Cubatão e a Covid-19: a moral do lucro
A cidade de Cubatão, ao pé da Serra do Mar no trajeto entre o porto de Santos e a metrópole São Paulo, ilustra bem qual é a moral do lucro. A localização de Cubatão atende a razões econômicas: ela fica no meio do caminho entre a maior cidade e o maior porto do país, por este chegam e partem insumos e produtos industrializados. Desde meados do século XX a estratégica situação da cidade fez com que ela recebesse agigantado parque industrial, com refinarias, petroquímicas, siderúrgicas, metalúrgicas, muitas fábricas que aproveitam a facilidade logística entre o porto e a metrópole.

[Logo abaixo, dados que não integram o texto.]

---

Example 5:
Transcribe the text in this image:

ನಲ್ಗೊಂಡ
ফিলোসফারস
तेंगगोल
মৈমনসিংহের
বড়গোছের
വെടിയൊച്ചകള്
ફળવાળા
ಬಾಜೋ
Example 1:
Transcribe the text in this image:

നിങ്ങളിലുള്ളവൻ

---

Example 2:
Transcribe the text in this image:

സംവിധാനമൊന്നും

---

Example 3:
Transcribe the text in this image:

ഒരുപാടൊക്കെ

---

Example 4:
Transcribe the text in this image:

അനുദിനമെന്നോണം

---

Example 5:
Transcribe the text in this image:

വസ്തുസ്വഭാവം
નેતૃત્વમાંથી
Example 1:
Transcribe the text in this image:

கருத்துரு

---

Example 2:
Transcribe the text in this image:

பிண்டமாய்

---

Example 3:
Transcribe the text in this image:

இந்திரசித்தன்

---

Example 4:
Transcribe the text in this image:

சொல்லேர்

As fábricas foram instaladas sem nenhuma preocupação ambiental e social. Era a época do “desenvolvimento a qualquer custo”. Quem conheceu a cidade no início da década de 1980 tem dela uma lembrança inesquecível: chaminés vomitando fumaça escura, o ar e a silhueta da cidade cinzentos e sombrios, o sol pálido mal conseguindo atravessar a barreira de névoa química. A população sofria de várias doenças por intoxicação. Cubatão ficou famosa no mundo pela incidência descomunal da monstruosa anencefalia, o nascimento de crianças sem cérebro, por efeito da poluição. Em 1984, o vazamento de um duto de gasolina em Vila Socó ocasionou incêndio com número incalculável de vítimas, entre 90 e 500 mortos. A situação era tão calamitosa que a ONU declarou a cidade a mais poluída do mundo.
Apesar dos protestos dos operários e suas famílias, a tragédia na saúde da população não foi suficiente para as indústrias se convencerem da necessidade de evitar a poluição. Mas a vida parece esforçar-se em nos ensinar que não há incúria sem desforra. Em meados dos anos 1980, a natureza revidou. Cubatão situa-se no sopé da escarpa da Serra do Mar, muralha que ultrapassa mil metros de desnível e é coberta pela exuberante Mata Atlântica. Mas a poluição matou a floresta nas encostas próximas à cidade. Logo se constatou que, sem a mata a protegê-los, os solos das íngremes vertentes instabilizavam-se, durante as torrenciais chuvas orográficas provocavam inúmeros escorregamentos de terra, que coalesciam nos fundos dos vales e poderiam originar catastróficas corridas de lama, fenômenos que destroem o que encontram pela frente. As indústrias estavam ameaçadas.
Então, em nome dos investimentos e seus lucros, e não da vida e saúde da população, tomaram-se medidas urgentes para evitar a tragédia: nas fábricas enfim instalaram-se filtros contra a poluição, construíram-se barreiras para conter eventuais corridas de lama, usando-se helicópteros realizaram-se semeaduras de espécies nativas para reflorestar as encostas, desencadeou-se uma operação de guerra, contando com criação de brigadas e instalação de sofisticados sistemas de monitoramento e alerta. Um investimento altíssimo, mas não proibitivo, para sanar a anterior desfaçatez da ânsia de lucro ao menor custo.
Cubatão restabeleceu-se, na década de 1990 a ONU considerou-a um exemplo de recuperação ambiental. A Mata Atlântica recuperou-se, as ameaças às indústrias foram afastadas. E esqueceram-se os irrecuperáveis custos sociais daquela insensatez.
No trato da pandemia da Covid-19, voltamos à questão da economia versus vida. Parece que ainda nada aprendemos com as muitas lições que já tivemos a respeito, Cubatão é só um de muitos exemplos. O infame sistema que vivemos dá mais valor ao lucro que à vida e ao ambiente que a sustenta.